Panggung komedi, protes baru dalam berpolitik

Kritik bisa disampaikan secara terselubung melalui ironi, permainan kata, atau konteks budaya tanpa menyebut nama langsung.
Bandarlampung (ANTARA) - Di tengah dinamika politik Indonesia yang semakin kompleks, publik menemukan saluran ekspresi baru yang tak terduga, panggung stand-up comedy.
Akhir-akhir ini, potongan video komika Pandji Pragiwaksono yang menyentil kualitas kepemimpinan Gibran, dugaan keterlibatan oknum polisi dalam bisnis narkoba, hingga praktik pencucian uang yang melibatkan sejumlah artis, menjadi viral di berbagai platform digital.
Yang menarik bukan materi stand up-nya, tetapi bagaimana publik menafsirkan panggung komedi sebagai ruang kritik politik yang lebih jujur dan efektif daripada forum-forum politik konvensional.

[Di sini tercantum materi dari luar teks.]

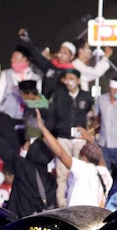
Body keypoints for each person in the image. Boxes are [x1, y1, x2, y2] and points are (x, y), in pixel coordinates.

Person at [0, 103, 56, 216]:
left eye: (27, 146)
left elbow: (2, 146)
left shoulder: (23, 167)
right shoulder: (51, 179)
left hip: (20, 222)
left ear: (33, 152)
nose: (23, 147)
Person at [36, 109, 111, 207]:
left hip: (78, 217)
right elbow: (99, 157)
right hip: (96, 217)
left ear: (83, 157)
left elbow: (60, 153)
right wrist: (89, 139)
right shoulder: (106, 173)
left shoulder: (82, 168)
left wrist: (42, 128)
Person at [44, 68, 94, 207]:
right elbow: (51, 117)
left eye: (72, 78)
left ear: (78, 80)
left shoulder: (86, 96)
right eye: (67, 78)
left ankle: (78, 204)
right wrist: (47, 134)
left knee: (80, 173)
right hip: (63, 137)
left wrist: (88, 131)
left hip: (79, 140)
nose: (69, 81)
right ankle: (62, 205)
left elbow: (93, 115)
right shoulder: (59, 95)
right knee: (62, 173)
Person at [15, 29, 76, 99]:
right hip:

Fenomena ini menunjukkan bahwa stand-up comedy telah berkembang menjadi bentuk protes gaya baru, atau yang dalam studi perilaku politik disebut sebagai new political protest style.

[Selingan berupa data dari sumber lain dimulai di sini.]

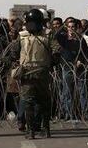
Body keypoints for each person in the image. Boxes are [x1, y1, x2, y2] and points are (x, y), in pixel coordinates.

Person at [11, 9, 60, 139]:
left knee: (28, 103)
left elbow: (14, 53)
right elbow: (56, 52)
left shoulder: (22, 36)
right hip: (43, 73)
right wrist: (51, 65)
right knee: (44, 102)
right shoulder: (49, 34)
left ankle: (31, 131)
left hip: (27, 73)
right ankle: (46, 129)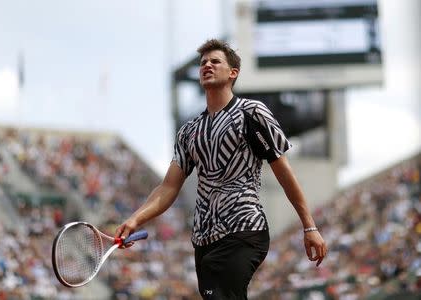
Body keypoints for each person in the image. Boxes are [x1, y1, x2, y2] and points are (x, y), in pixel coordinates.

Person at [116, 39, 327, 299]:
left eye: (215, 61)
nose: (207, 66)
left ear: (233, 73)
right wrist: (135, 218)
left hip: (243, 228)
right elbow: (169, 186)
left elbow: (283, 170)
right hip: (204, 239)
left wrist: (309, 226)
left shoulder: (252, 112)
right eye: (203, 63)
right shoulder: (189, 131)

Partisipasi politik biasanya diklasifikasikan menjadi tindakan konvensional seperti memilih, ikut kampanye, atau menjadi anggota partai dan tindakan non-konvensional seperti demonstrasi, boikot, atau petisi.
Perkembangan masyarakat digital memunculkan bentuk ketiga yaitu politik sebagai gaya hidup (lifestyle politics), di mana kritik dan ekspresi politik dimediasi melalui aktivitas budaya sehari-hari.
Bennett (2012) menyebut fenomena ini sebagai expressive politics, sebuah bentuk keterlibatan politik yang muncul melalui medium non-politik seperti musik, meme, video satir, termasuk stand-up comedy. Panggung komedi di Indonesia hari ini bukan sekadar ruang hiburan, tetapi telah menjadi arena deliberasi publik yang dibalut dengan tawa.
Humor memang memiliki kekuatan politik tersendiri. Teori Mikhail Bakhtin tentang carnivalesque menjelaskan bahwa humor membuka ruang sosial di mana hierarki kekuasaan bisa dibalik dan dikritik tanpa ancaman langsung.
Dalam perspektif komunikasi politik, Hart dan Hartelius menunjukkan bahwa satire adalah bentuk political argumentation, yakni cara menyampaikan kritik yang menggabungkan ironi, hiperbola, dan absurditas untuk mengungkap ketimpangan sosial.
Inilah yang menjadikan komentar Pandji Pragiwaksono bukan sekadar lucu, tetapi juga menampar. Ketika komika yang saat ini berdomisili di New York, Amerika Serikat (AS) itu menyebut wakil presiden dipilih bukan karena kapasitas, melainkan relasi dan kalkulasi politik, publik tidak mendengarnya sebagai gurauan. Publik mendengarnya sebagai kritik tajam yang sulit diucapkan oleh komentator politik arus utama.